Die Pandemie schlägt auf die kollektive Psyche. Das bestätigt auch die neue Swiss Corona Stress Study der Universität Basel. Weniger bekannt: Eine Corona-Erkrankung in der Familie kann auch das Sozialverhalten negativ beeinflussen.
Eine Studie neu gedacht
Ursprünglich sollte die Lausanner Studie bei Jugendlichen das Verhalten in Netzwerken untersuchen, und wie Netzwerkverhalten ökonomische Entscheidungen beeinflusst.
Dann kam im Februar 2020 Corona – und die Forschenden erreichten für eine zweite Erhebung nur noch einen Bruchteil der Jugendlichen. Daraus entstand eine neue Forschungsfrage: Inwiefern haben Corona-Erkrankungen in der Familie einen Einfluss auf das Verhalten der befragten Jugendlichen? Das Ergebnis verblüffte den Verhaltensökonom Matthias Sutter, Co-Autor der Studie.
Die Schere wird grösser
Eine Covid-Erkrankung verringert die Bereitschaft von Jugendlichen aus unterprivilegierten Familien, anderen Menschen zu vertrauen, mit ihnen zu kooperieren, ihnen zu helfen. Corona zeigt also einen negativen Einfluss auf die sogenannte Prosozialität.
Unterschiede in der Prosozialität zwischen besser und weniger gut gestellten Jugendlichen seien zwar nichts Neues, meint Matthias Sutter: «Das ist auch schon längst vor der aktuellen Pandemie nachgewiesen worden. Weil die Prosozialität für das Arbeitsleben später so wichtig ist, gibt es Überlegungen; wie kann man diese Schere schliessen?»
Doch Corona habe diese Bemühungen praktisch zunichtegemacht. Die Unterschiede in der Sozialität seien im Gegenteil aufs Dreifache angewachsen.
Das Misstrauen wächst
Die Effekte haben die Studienautoren experimentell gemessen.

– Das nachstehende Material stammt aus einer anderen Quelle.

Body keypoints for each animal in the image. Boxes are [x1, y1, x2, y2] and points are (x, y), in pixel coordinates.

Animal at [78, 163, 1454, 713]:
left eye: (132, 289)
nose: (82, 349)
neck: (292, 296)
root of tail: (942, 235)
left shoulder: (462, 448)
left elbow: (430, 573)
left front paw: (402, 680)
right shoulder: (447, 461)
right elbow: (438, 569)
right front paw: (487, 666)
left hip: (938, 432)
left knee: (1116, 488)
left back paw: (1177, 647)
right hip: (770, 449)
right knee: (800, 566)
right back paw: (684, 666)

Zum Beispiel an der Frage, wie stark man anderen vertraut – mithilfe einer virtuellen Spielsituation: «Ich gebe jemand anderem etwas rüber, das wird verdoppelt und dieser kann etwas zurückgeben. Wenn ich nicht darauf vertraue, dass mir jemand auch mal einen Vertrauensvorschuss zurückzahlt, dann sollte ich gar nichts hergeben. Stattdessen sollte ich alles für mich behalten.»
Genau dies sei bei den sozial benachteiligten Jugendlichen passiert, so Matthias Sutter. Sie misstrauten den anderen. In den Versuchen waren sie auch kaum bereit, mit anderen zusammenzuarbeiten oder Geld zu spenden.

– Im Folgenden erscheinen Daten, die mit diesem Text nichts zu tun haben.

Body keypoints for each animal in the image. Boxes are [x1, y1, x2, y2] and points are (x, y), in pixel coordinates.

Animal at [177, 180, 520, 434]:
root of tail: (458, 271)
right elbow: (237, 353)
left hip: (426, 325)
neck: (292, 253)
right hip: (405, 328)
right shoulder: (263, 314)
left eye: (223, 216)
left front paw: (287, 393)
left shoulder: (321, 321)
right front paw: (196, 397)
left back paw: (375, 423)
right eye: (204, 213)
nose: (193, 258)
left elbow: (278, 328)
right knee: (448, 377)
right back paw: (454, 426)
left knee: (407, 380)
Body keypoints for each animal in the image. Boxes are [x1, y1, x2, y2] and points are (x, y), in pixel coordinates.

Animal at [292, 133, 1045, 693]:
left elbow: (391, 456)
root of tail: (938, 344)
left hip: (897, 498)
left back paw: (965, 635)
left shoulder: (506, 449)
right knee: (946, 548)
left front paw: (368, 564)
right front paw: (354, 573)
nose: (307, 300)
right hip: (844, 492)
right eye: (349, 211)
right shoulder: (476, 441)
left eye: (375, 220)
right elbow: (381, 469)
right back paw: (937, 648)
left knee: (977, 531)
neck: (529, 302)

Die Pandemie geht schneller an die Existenz
Die Pandemie trifft Unterprivilegierte ohnehin stärker, etwa durch Arbeitslosigkeit oder fehlende Möglichkeiten zum Homeoffice. Doch diese Faktoren erklären das Ergebnis der Lausanner Studie nicht.

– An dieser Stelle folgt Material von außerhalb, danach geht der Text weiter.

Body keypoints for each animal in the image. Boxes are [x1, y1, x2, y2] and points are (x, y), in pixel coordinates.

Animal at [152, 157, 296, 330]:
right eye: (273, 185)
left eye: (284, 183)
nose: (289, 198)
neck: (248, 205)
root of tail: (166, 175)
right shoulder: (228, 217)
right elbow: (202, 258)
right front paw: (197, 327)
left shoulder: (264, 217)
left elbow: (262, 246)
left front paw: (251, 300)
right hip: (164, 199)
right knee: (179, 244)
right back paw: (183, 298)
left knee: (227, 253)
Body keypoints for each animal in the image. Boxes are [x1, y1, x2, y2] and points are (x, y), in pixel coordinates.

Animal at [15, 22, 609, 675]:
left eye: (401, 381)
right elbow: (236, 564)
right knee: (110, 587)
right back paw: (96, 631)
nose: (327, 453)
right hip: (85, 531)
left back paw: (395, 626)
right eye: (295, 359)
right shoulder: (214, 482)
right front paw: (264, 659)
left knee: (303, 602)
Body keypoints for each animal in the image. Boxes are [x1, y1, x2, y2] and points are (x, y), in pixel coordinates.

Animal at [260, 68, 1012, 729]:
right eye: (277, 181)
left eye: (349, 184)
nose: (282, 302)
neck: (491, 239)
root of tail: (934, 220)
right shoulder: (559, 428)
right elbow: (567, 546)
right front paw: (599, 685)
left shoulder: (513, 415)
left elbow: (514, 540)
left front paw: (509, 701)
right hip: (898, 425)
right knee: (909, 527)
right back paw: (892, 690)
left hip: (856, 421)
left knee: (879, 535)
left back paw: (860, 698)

Es könnte eher an der Bedrohlichkeit von Covid-19 liegen, sagt Matthias Sutter. Bei weniger Privilegierten geht die Krankheit schneller an die Existenz.
«Wenn man mit so einer Gefahr konfrontiert ist, dann schaut man mehr auf sich selber, wie in unserer Studie, und vielleicht auch auf die Familie», vermutet Sutter. «Man gibt weniger ab, kooperiert weniger – und vor allem: Man ist weniger vertrauensvoll.»
Soft Skills für die Zukunft fehlen
Diese Verhaltensweisen treffen sehr wahrscheinlich auch auf die Erwachsenen zu, so der Verhaltensökonom. Die Leidtragenden der Pandemie seien vor allem die Jugendlichen. Soft Skills wie die Prosozialität seien für den weiteren Lebensweg sehr wichtig. Wenn diese bei Jugendlichen aus unteren Schichten beeinträchtigt würden, sei das besonders schlecht.
Matthias Sutter findet deshalb: Die Politik müsse bei den Pandemiemassnahmen auch langfristig denken und soziale Aspekte mitberücksichtigen. Sonst drohe ein Teil der Jugendlichen durch die Maschen zu fallen.